Texte retenu:
Quand on vit dans un combat politique comme le nôtre les évènements du monde nous impliquent autant qu’une circonstance nationale et parfois même personnelle. Et cela non seulement intellectuellement, mais aussi affectivement. L’Italie et l’Iran nous parlent fort. Dans ces deux circonstances inverses et si différentes, je ne peux m’empêcher de mesurer notre chance d’avoir un outil aussi puissant et influent que LFI et la NUPES. Le dos au mur en Europe, nous sommes un repère et un point d’appui. Mais cet outil ne vaudrait rien s’il n’était pas d’abord voué au combat. Plus que jamais.
Macron a menacé de dissoudre si l’Assemblée nationale lui tenait tête contre la réforme des retraites. La démocratie deviendrait une menace ? Le retour au peuple un sujet de peur ? À nos yeux, la souveraineté du peuple est toujours une opportunité pour celui-ci comme pour ce que nous représentons. Dissoudre nous donnerait l’occasion de voir pulvériser les partis du président. Nous pourrions gagner et notre programme s’appliquerait. Une droite républicaine pourrait renaitre. La lourde connivence du RN avec la macronie pourrait être punie par le peuple que Marine Le Pen a trahi en ne votant pas la censure ou en refusant l’augmentation du SMIC !

Données fournies:
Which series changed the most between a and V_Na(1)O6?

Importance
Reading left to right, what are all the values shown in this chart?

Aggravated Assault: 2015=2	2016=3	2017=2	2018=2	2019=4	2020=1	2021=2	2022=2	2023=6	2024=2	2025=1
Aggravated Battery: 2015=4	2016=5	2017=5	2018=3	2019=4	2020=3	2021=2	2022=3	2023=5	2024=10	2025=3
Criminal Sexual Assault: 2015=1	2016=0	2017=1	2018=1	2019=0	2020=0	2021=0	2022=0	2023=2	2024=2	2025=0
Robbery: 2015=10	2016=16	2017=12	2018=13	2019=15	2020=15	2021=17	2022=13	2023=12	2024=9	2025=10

--

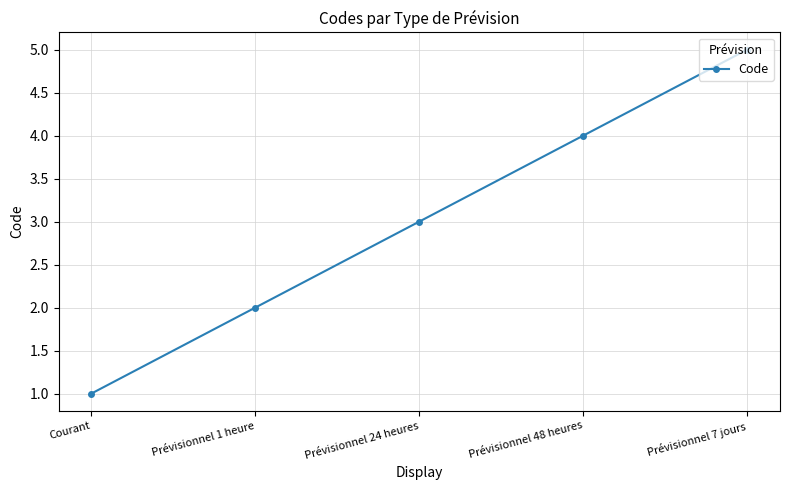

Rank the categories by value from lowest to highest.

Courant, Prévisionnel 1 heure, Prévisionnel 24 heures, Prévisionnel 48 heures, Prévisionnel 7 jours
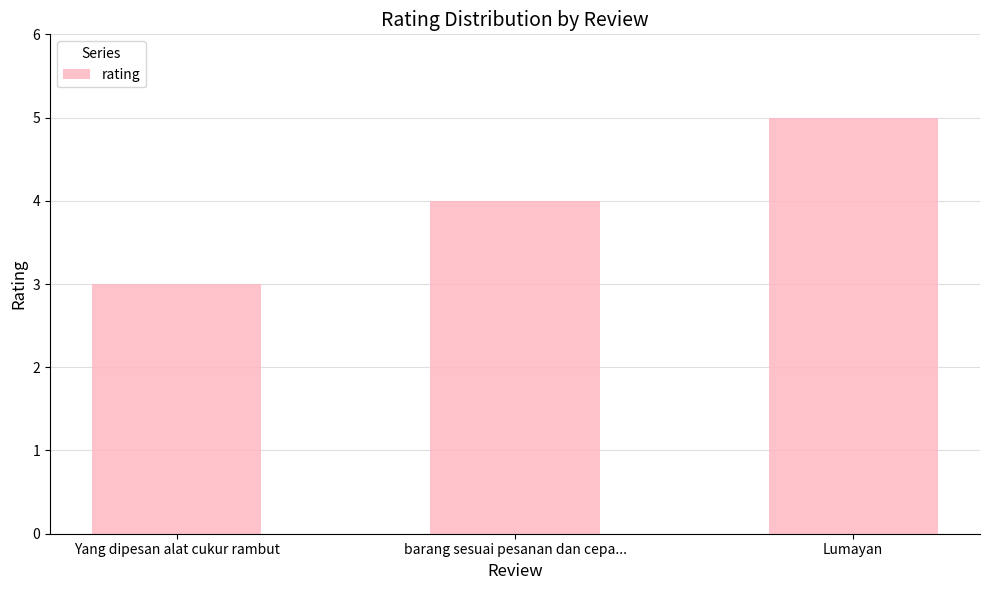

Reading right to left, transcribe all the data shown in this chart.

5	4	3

* * *

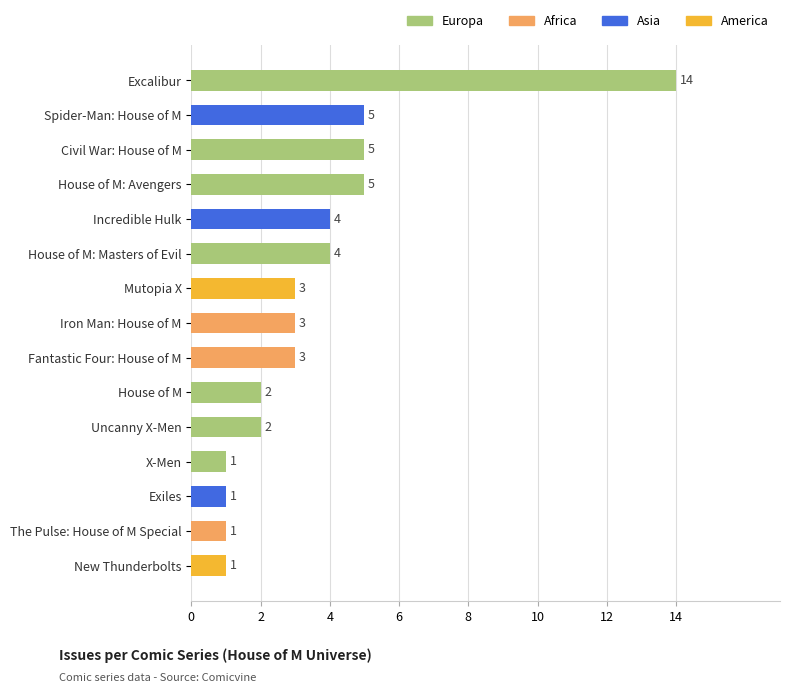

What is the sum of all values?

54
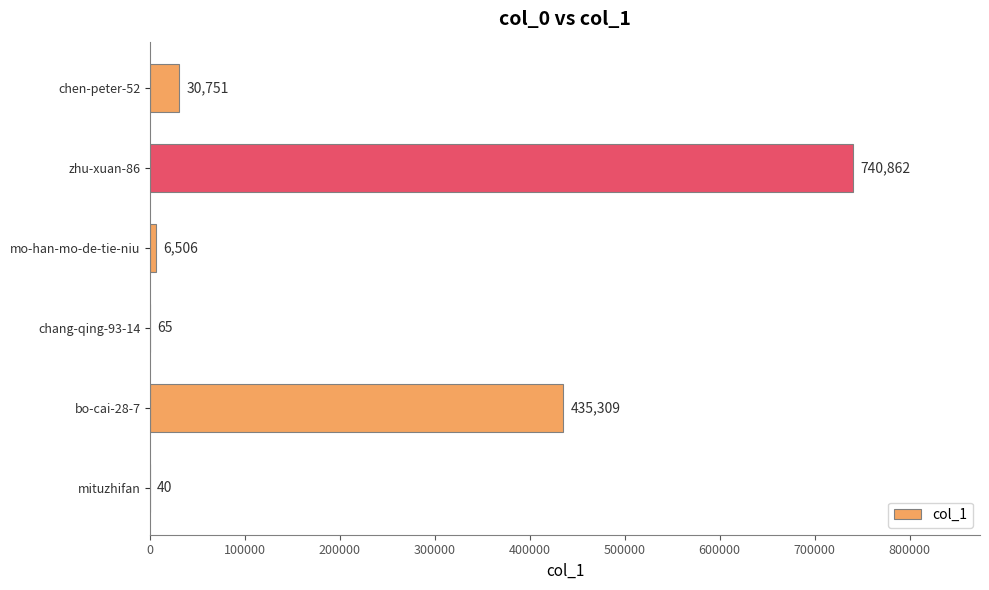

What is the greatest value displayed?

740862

Liste des tâches:
1) Relève tous les sigles écrits en majuscules qui figurent dans le texte retenu.
2) Dans les enregistrements, recopie les lignes en commençant à celle qui contient « Which series changed » et en t'arrêtant après celle qui contient « Reading left to ». Remplace « chart » par « figure » sans rien modifier d'autre.
Le texte retenu et les enregistrements n'ont aucun lien entre eux.

Résultats attendus:
1) LFI, NUPES, RN, SMIC

2)
Which series changed the most between a and V_Na(1)O6?

Importance
Reading left to right, what are all the values shown in this figure?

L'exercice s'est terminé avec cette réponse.